====== Introducing two levels in the DataSet table ======

Minutes from discussion between Heiko and Egil 2009-02-17.

===== Background =====
A dataset imported to the database through the UPLOAD module represents a set of files. For the time being, each dataset is represented by one record in the DataSet table. To be able to search on individual files, the DataSet table should be extended to encompass records for each individual file. This gives a natural way to divide the records in the DataSet table into two levels. A record on the highest level represents one whole set of files (i.e. a directory), while a record on the lowest level represents a single file. 

===== Implementaion =====

==== Database ====

The 'DS_parent' field in the DataSet table can be used to link a file record to its corresponding directory record (file.DS_parent == directory.DS_id). To distinguish a file record from a directory record, DS_parent == 0 for all directory records.

==== XML files ====

Each dataset corresponds to a pair of XML files (.xmd and .xml).

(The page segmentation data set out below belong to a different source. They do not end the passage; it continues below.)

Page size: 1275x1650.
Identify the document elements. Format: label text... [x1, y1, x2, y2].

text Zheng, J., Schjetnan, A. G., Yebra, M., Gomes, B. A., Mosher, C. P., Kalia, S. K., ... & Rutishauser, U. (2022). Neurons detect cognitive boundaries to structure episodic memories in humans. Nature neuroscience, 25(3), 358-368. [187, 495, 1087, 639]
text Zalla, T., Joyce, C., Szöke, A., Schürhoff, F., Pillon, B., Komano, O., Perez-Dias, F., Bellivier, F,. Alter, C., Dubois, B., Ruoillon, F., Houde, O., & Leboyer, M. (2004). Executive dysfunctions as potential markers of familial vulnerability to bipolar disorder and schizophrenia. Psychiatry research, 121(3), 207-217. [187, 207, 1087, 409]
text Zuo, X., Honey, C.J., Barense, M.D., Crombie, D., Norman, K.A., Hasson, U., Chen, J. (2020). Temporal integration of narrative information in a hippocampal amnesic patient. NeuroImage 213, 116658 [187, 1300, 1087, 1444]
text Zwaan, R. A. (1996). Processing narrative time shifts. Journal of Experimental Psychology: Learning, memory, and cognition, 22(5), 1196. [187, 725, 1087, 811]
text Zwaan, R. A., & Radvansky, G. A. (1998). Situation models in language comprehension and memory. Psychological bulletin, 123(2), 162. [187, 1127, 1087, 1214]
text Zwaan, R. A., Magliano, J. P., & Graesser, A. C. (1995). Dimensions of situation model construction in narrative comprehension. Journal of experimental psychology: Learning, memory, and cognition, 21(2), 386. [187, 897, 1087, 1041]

This convention will be continued. To distinguish between directory datasets and file datasets, a new directory level in the file system is introduced. The current convention uses one directory for each application connected to the same database:

  .../XML/APP1
  .../XML/APP2
  etc.

In the new convention a new directory level will be introduced beneath each of these application directories. For example, for one of these application directories, the structure will be like this:

  .../XML/APP1
           name1.xmd
           name1.xml
           name2.xmd
           name2.xml
           ...
  .../XML/APP1/name1
           name1_xxx.xml
           name1_xxx.xmd
           name1_yyy.xml
           name1_yyy.xmd
  .../XML/APP1/name2
           ...

These files are created by extracting metadata from netCDF files like name1_xxx.nc, name1_yyy.nc etc. The xml/xmd files on the highest level will remain exactly as they are today. The xml/xmd files on the lowest level will each represent one netCDF file only. The format of these files will be the same as those describing the directory level datasets. (This format is described on [[xml-format]]).

The dataset ID field (xpath in .xmd file: ''dataset/info@name'') will be now restricted to match one or
two ''/'' characters, one ''/'' meaning parent (''APPLICATION/DIRECTORY''), two ''/'' meaning file (''APPLICATION/DIRECTORY/FILE'').

=== Updating from Metamod 2.1 to Metamod 2.2 (adding file-metadata) ===

The current trunk of Metamod, which will lead to Metamod 2.2, extracts now both levels of metadata
from fresh uploaded files. The file-metadata from older netcdf-files stored on the same machine in an OpENDAP enabled catalogue can be generated using the program ''createChildDatasets.pl'', which is installed in the script directory and should be used as:

  createChildDatasets.pl /outputdir

The outputdir will contain all second level metadata. After manual verification it should be copied over
to metadata-directory of the project.


==== SEARCH module ====
The main functionality of the search user interface will be kept. Searching will initially be limited to the highest (directory) level. When the search results are displayed, a small button [+] will be shown for each directory dataset that has corresponding files. When pushing this [+] button, the search result will be expanded with one row for each file record **//that match the search criteria//**. (Possibly we should also have a button that let the user see **//all//** the files belonging to that directory). Each row with file information includes a link directly to the THREDDS page for that file. The subtable with file information should have a separate heading row customized to the fields that vary between the file records.